Ø       mise en condition commune:

·         placer le malade en décubitus dorsal sur un plan dur.

·         donner un coup de poing vigoureux sur le milieu du sternum.

·         enlever les prothèses dentaires et désobstruer éventuellement l'oro-pharynx, dégrafer cravate, chemise et ceinture, et mettre la tête en hyperextension.

·         placer une canule de Guedel.

·         ventilation par bouche à bouche, ou au masque avec de l'oxygène pur à 12-20 insufflations/mn (si l'air ne passe pas faire une manœuvre de Heimlich).

·         massage cardiaque à 80 ou 100 compressions par minute. (on peut utiliser la Cardiopompe Ambu).

-        alterner ventilation et massage:

-        si on est seul: 2 insufflations pour 15 compressions.

-        si on est deux sauveteurs: 1 insufflation pour 5 compressions.

·         mettre une voie veineuse:

-         la meilleure est la sous-clavière qui assure les pics sériques les plus élevés.

-         la plus rapide: la voie périphérique (veine jugulaire externe).

-         perfuser du sérum salé isotonique.

·         si voie veineuse impossible, utiliser la voie endotrachéale mais en utilisant des posologies plus élevées pour les médicaments (Adrénaline, Xylocaïne, Atropine):

-         5 mg d'Adrénaline diluée dans 10 ml d'eau.

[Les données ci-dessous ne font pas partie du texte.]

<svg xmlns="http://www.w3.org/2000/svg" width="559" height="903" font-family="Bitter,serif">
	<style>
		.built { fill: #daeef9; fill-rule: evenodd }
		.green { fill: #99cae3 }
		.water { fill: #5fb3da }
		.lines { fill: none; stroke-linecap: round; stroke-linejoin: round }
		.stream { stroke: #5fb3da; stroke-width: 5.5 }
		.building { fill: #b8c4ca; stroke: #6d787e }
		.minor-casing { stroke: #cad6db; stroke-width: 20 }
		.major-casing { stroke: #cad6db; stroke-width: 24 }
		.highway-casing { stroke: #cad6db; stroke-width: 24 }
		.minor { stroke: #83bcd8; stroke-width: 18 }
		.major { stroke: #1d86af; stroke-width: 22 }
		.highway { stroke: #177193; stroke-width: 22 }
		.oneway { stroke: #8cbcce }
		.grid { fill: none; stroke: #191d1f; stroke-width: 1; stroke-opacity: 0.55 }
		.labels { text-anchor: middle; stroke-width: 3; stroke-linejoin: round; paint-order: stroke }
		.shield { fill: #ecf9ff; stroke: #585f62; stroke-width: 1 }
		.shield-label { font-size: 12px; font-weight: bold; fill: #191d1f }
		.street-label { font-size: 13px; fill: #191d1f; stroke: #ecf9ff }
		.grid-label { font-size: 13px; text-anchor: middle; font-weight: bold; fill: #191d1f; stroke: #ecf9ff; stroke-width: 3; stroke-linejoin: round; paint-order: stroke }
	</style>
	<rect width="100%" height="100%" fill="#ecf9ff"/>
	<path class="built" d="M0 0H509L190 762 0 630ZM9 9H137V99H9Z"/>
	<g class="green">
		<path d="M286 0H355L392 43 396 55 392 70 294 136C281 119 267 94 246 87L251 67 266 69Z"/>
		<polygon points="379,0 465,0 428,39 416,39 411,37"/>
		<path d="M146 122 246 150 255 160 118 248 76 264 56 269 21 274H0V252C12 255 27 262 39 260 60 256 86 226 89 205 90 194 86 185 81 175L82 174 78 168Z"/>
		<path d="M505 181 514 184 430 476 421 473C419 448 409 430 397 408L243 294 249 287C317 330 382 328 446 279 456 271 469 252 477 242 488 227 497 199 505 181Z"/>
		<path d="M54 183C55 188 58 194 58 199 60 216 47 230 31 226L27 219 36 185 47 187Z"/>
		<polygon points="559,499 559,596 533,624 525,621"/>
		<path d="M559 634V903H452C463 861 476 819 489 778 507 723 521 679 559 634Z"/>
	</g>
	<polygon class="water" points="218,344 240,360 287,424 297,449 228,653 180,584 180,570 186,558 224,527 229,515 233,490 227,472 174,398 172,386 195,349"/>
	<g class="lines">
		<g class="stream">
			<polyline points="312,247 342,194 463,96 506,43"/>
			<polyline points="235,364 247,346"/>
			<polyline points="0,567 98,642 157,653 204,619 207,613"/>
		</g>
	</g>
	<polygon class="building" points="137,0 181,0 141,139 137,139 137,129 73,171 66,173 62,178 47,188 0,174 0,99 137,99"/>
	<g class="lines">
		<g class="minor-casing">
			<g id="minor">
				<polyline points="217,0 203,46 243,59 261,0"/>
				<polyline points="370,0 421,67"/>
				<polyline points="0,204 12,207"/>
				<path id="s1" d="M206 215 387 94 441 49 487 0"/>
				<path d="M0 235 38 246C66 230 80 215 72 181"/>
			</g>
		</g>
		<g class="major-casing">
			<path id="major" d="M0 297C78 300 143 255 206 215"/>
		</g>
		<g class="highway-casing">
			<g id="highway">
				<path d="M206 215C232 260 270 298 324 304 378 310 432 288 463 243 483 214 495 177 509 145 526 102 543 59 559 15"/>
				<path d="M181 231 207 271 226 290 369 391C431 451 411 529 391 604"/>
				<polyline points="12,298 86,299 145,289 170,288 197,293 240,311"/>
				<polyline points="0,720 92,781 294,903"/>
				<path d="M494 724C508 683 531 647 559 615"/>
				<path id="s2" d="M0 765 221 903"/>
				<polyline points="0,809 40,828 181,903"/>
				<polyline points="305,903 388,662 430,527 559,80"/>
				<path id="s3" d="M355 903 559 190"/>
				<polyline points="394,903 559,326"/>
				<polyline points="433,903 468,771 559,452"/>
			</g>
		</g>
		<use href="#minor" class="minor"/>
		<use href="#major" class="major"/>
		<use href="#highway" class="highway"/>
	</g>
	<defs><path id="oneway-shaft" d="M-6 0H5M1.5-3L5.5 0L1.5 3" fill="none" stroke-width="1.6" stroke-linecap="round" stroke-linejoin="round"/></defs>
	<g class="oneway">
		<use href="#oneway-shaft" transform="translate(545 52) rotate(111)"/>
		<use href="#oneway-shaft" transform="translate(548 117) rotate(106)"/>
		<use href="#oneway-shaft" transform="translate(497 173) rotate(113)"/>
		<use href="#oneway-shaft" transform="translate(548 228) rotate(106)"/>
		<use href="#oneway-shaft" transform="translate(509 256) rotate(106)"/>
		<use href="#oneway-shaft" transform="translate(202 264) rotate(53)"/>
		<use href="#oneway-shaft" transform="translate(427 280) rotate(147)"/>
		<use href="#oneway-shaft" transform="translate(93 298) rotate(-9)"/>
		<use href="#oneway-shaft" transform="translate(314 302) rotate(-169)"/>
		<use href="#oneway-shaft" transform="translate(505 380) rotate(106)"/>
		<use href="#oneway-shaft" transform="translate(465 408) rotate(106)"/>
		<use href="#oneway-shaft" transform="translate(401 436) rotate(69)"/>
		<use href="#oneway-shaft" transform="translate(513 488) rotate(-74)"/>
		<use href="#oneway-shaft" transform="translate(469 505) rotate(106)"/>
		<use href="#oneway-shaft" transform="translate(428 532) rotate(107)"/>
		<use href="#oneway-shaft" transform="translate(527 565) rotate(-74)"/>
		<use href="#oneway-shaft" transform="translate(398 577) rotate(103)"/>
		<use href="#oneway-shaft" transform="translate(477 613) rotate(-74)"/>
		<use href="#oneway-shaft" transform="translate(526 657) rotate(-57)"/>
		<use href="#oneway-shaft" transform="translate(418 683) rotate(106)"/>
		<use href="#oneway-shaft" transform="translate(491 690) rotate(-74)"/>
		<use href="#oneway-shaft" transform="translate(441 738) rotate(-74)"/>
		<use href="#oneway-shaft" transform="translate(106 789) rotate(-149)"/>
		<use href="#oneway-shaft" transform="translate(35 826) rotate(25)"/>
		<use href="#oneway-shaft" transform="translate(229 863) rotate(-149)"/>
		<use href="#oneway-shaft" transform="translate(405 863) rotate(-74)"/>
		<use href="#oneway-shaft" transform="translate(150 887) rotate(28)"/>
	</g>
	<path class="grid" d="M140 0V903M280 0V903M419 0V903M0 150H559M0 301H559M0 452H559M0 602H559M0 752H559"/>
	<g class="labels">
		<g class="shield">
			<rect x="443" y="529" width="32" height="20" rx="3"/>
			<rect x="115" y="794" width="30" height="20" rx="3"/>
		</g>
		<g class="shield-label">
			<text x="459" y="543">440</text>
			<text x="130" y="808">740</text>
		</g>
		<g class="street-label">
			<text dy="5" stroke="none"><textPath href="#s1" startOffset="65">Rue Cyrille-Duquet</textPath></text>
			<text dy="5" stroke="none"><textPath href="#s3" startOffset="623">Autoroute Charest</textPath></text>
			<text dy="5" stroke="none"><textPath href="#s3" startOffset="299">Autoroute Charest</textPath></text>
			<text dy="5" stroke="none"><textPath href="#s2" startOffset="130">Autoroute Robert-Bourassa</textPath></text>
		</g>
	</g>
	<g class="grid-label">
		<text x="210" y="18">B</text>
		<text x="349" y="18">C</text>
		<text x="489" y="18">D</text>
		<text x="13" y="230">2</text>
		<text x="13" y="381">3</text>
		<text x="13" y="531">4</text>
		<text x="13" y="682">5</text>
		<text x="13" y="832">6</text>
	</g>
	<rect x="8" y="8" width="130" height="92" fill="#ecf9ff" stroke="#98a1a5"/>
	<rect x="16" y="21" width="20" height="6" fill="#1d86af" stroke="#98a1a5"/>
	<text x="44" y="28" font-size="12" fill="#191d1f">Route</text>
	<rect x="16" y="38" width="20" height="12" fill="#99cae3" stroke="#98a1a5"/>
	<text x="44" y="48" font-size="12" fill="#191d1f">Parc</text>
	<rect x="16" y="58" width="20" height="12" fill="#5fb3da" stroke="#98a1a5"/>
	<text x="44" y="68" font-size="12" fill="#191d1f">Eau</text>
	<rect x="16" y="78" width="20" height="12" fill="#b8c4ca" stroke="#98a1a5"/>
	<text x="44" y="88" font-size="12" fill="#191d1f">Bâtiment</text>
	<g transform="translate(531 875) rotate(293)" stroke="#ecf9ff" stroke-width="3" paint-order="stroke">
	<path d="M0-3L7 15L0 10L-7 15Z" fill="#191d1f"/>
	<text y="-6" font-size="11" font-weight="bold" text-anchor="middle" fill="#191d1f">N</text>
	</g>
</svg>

-         injecter cette préparation à l'aide d'une sonde d'aspiration trachéale le plus profondément possible puis insufflation de 2 à 3 grands volumes.

Ø       traitements spécifiques, tout en continuant les gestes élémentaires de survie:

·         si fibrillation ventriculaire (FV) ou si tachycardie ventriculaire (TV) mal supportée:

-         choc électrique externe d'emblée:

-        commencer par 200 joules (J) (3 J/kg chez l’enfant), si échec faire un choc à 200 J puis à 360 J.

-         puis intubation et pose d'une voie veineuse.

-         si échec, Adrénaline: 1 à 3 mg IV à répéter toutes les 3 minutes.

-         si échec, nouvelles défibrillations jusqu’à 3 chocs de 360 J.

-         si échec, Xylocaïne: 1 mg/kg IV.

-         si échec, nouvelle série de 3 chocs électriques de 360 J.

-        si échec, Bicarbonates: 1 mmol/kg IV toutes les 10 minutes.

-         si échec, retour à l’Adrénaline IV.

-         si succès, faire en préventif: Xylocard, 1-3 mg/mn ou Cordarone, 600 mg/j à la seringue électrique.

·         si asystolie:

-         Adrénaline: 1 à 3 mg IV à renouveler éventuellement toutes les 3 minutes.

-         Bicarbonates molaires au bout de 15 minutes sur une autre voie que l'adrénaline à la posologie initiale de 1 mEq/kg soit 1 ml/kg IV puis ½ mEq/kg/15 mn.

·         si bradycardie importante:

-         Adrénaline: 1 à 3 mg IV à renouveler éventuellement toutes les 3 minutes.

-         si échec, Atropine: 1 mg IV toutes les 3 minutes (dose totale maximale : 0,05 mg/kg).

-         si échec: entraînement électrosystolique.

·         si torsade de pointe:

-         Sulfate de magnésium: 1,5-3 g IV lente en 2 mn puis 6-12 g/24 h à la seringue électrique.

·         si dissociation électromécanique ou rythmes idioventriculaires:

-         Adrénaline: 3 mg IV à renouveler éventuellement toutes les 3 minutes.

-         Bicarbonates-molaire 8,4%: 100-200 ml en 10 mn, au bout de 15 mn, toutes les 10 minutes.

Ø       surveiller la disparition de la mydriase, la recoloration, le retour du pouls toutes les 2 minutes.

Ø       éviter l'injection de Calcium, de barbituriques, de Glucosé plus nocifs que bénéfiques.

Ø       durée officielle de la réanimation sans efficacité: 20 mn sauf si noyé, hypotherme, enfant où on poursuit la réanimation plus longtemps.

Ø       hospitalisation dès que possible si récupération.